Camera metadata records
= = = = =
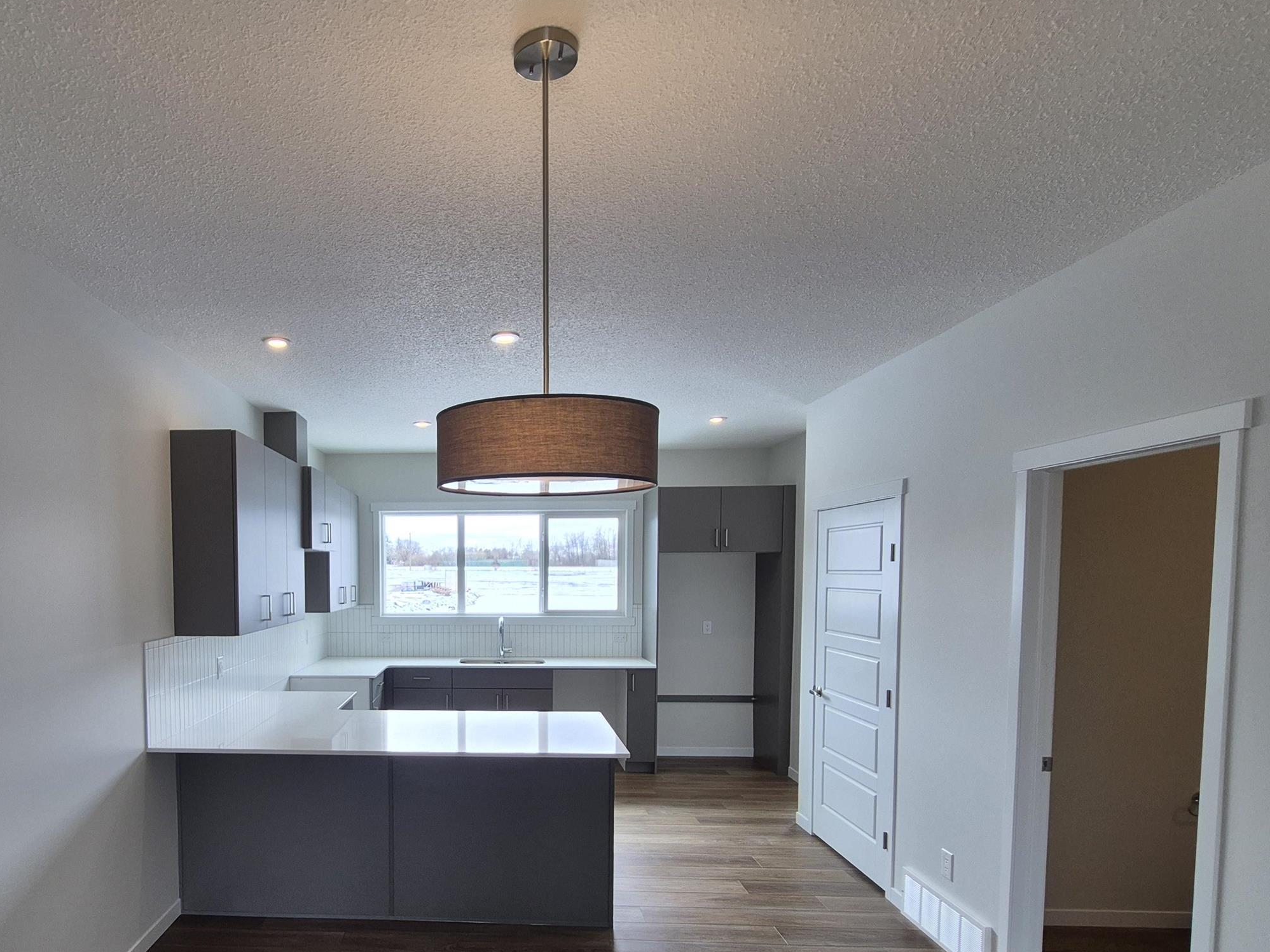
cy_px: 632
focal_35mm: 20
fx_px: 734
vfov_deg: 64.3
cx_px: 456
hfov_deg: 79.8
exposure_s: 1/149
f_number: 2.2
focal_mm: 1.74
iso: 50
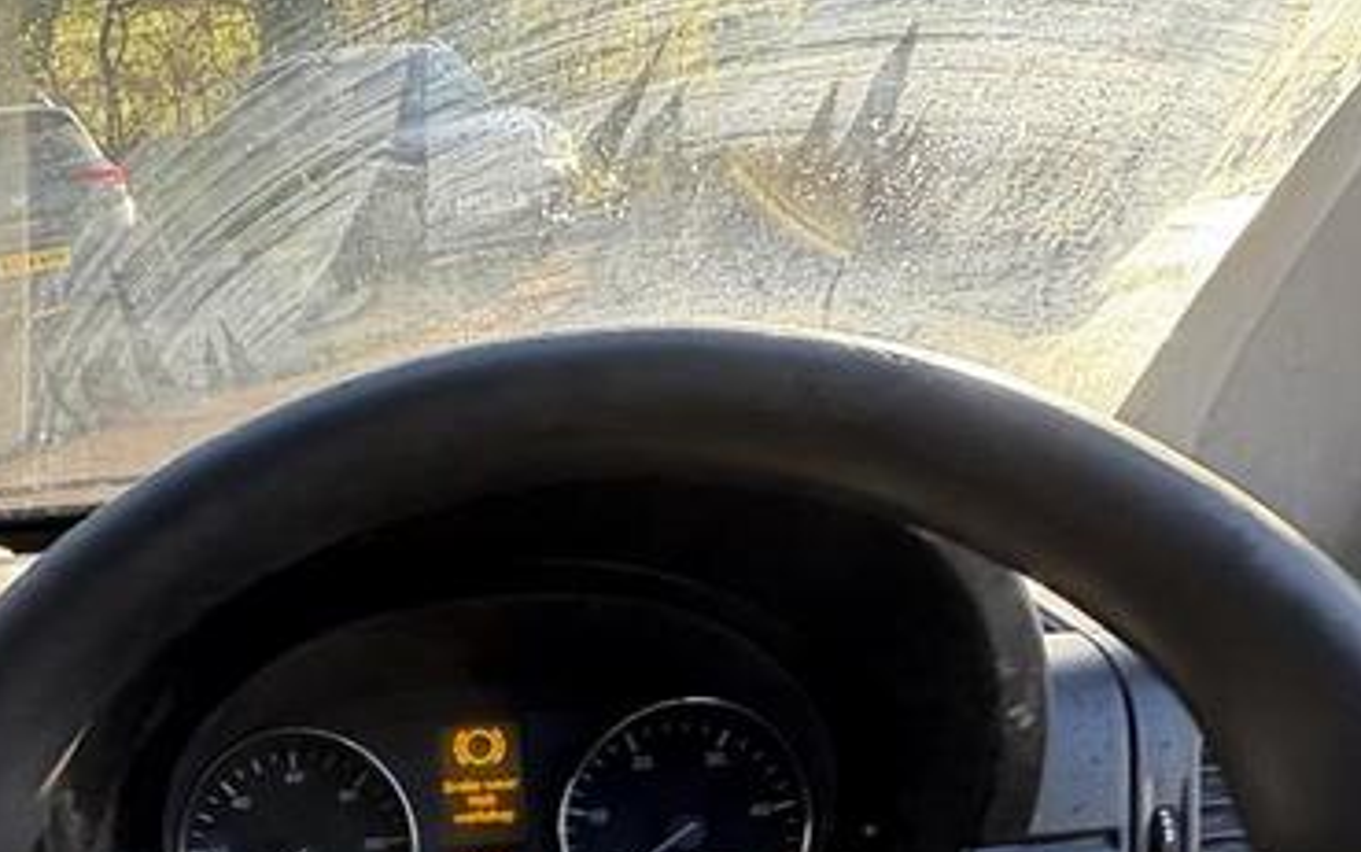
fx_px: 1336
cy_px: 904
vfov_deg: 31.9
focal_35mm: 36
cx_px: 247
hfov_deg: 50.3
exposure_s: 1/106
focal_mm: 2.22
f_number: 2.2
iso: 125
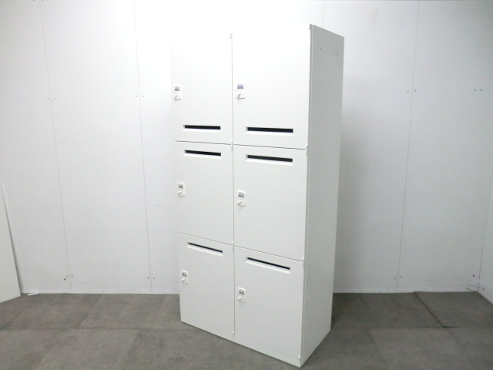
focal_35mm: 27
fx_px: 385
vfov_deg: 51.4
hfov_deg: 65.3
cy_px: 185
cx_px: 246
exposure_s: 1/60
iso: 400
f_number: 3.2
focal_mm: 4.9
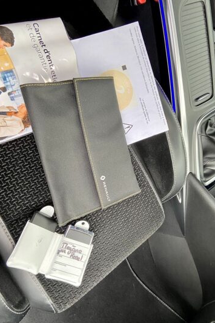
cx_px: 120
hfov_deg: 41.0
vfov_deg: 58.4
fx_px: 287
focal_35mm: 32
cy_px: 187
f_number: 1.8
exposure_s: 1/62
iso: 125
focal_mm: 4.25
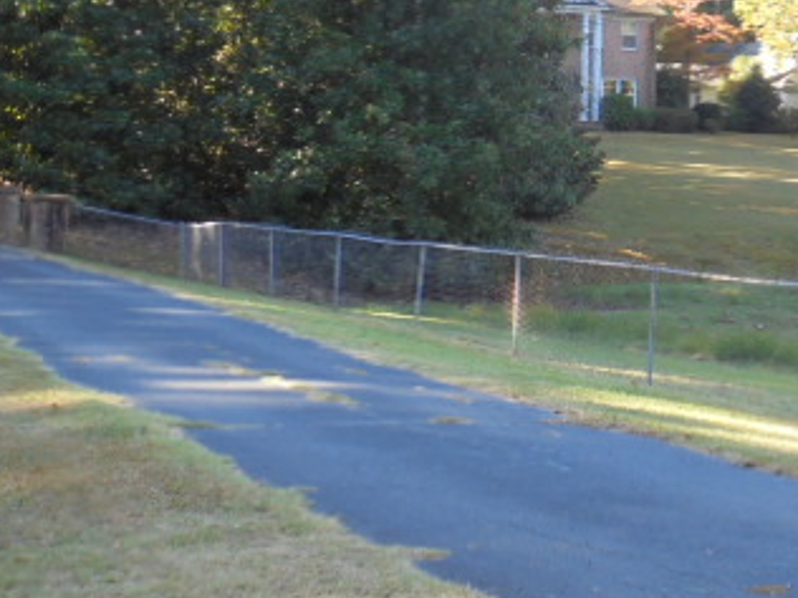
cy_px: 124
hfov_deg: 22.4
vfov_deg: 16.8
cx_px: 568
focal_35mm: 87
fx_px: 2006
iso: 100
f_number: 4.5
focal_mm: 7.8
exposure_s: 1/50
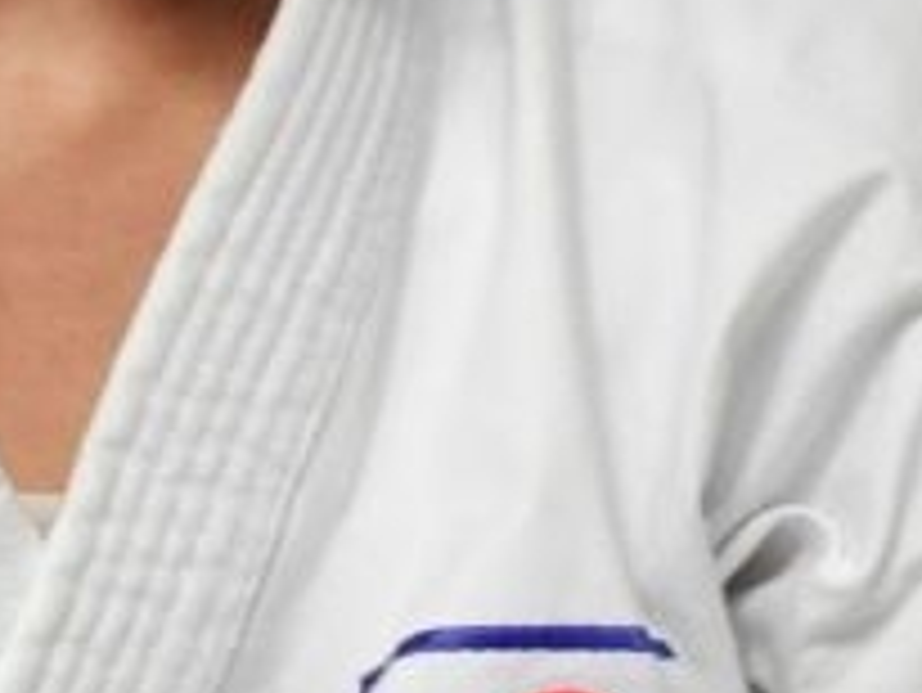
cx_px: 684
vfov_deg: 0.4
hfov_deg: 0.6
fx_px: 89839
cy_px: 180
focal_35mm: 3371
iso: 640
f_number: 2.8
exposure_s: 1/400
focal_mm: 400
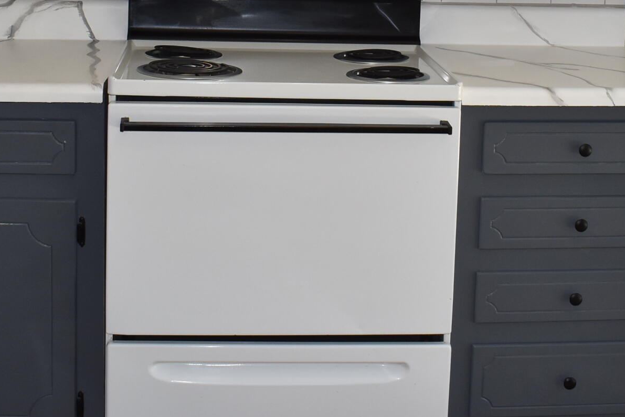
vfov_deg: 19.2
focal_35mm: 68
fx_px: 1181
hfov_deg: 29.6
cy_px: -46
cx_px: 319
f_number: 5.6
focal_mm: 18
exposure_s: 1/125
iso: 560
= = = = =
**Task statement:** Transcribe the complete set of entries verbatim. No pictures belong in the copy.

**Task answer:**
cy_px: 632
focal_35mm: 20
fx_px: 734
vfov_deg: 64.3
cx_px: 456
hfov_deg: 79.8
exposure_s: 1/149
f_number: 2.2
focal_mm: 1.74
iso: 50
fx_px: 1336
cy_px: 904
vfov_deg: 31.9
focal_35mm: 36
cx_px: 247
hfov_deg: 50.3
exposure_s: 1/106
focal_mm: 2.22
f_number: 2.2
iso: 125
focal_35mm: 27
fx_px: 385
vfov_deg: 51.4
hfov_deg: 65.3
cy_px: 185
cx_px: 246
exposure_s: 1/60
iso: 400
f_number: 3.2
focal_mm: 4.9
cx_px: 120
hfov_deg: 41.0
vfov_deg: 58.4
fx_px: 287
focal_35mm: 32
cy_px: 187
f_number: 1.8
exposure_s: 1/62
iso: 125
focal_mm: 4.25
cy_px: 124
hfov_deg: 22.4
vfov_deg: 16.8
cx_px: 568
focal_35mm: 87
fx_px: 2006
iso: 100
f_number: 4.5
focal_mm: 7.8
exposure_s: 1/50
cx_px: 684
vfov_deg: 0.4
hfov_deg: 0.6
fx_px: 89839
cy_px: 180
focal_35mm: 3371
iso: 640
f_number: 2.8
exposure_s: 1/400
focal_mm: 400
vfov_deg: 19.2
focal_35mm: 68
fx_px: 1181
hfov_deg: 29.6
cy_px: -46
cx_px: 319
f_number: 5.6
focal_mm: 18
exposure_s: 1/125
iso: 560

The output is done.